What to produce —
Within the data below, determine how many lines contain "skin" and supply only that figure.

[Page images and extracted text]
# # # #

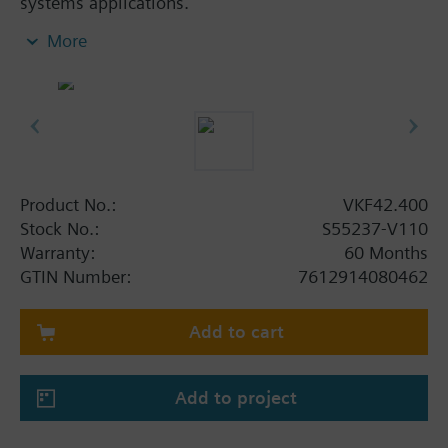
systems applications.
In open and closed circuits
More
For 2-position (SPDT) or DC 0…10 V control
signals
For chiller and cooling tower sequencing circuits
To open or close the flow to a heat exchanger or
to complete plant sections
Product No.:
VKF42.400
Stock No.:
S55237-V110
Warranty:
60 Months
GTIN Number:
7612914080462
Add to cart
Add to project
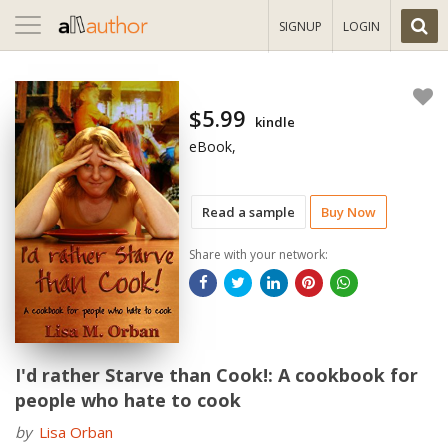
Toggle
SIGNUP
LOGIN
navigation
$5.99
kindle
eBook,
Read a sample
Buy Now
Share with your network:
I'd rather Starve than Cook!: A cookbook for
people who hate to cook
by
Lisa Orban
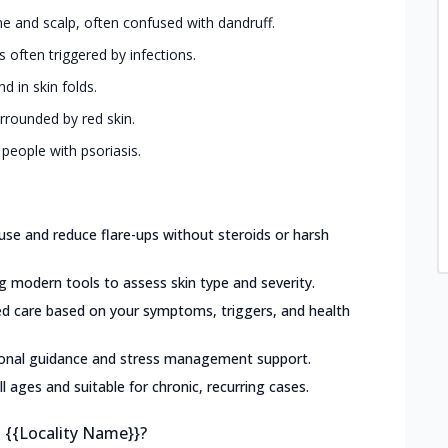
ine and scalp, often confused with dandruff.
s often triggered by infections.
d in skin folds.
urrounded by red skin.
 people with psoriasis.
use and reduce flare-ups without steroids or harsh
g modern tools to assess skin type and severity.
ed care based on your symptoms, triggers, and health
ional guidance and stress management support.
ll ages and suitable for chronic, recurring cases.
n {{Locality Name}}?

# # # #

The answer —
3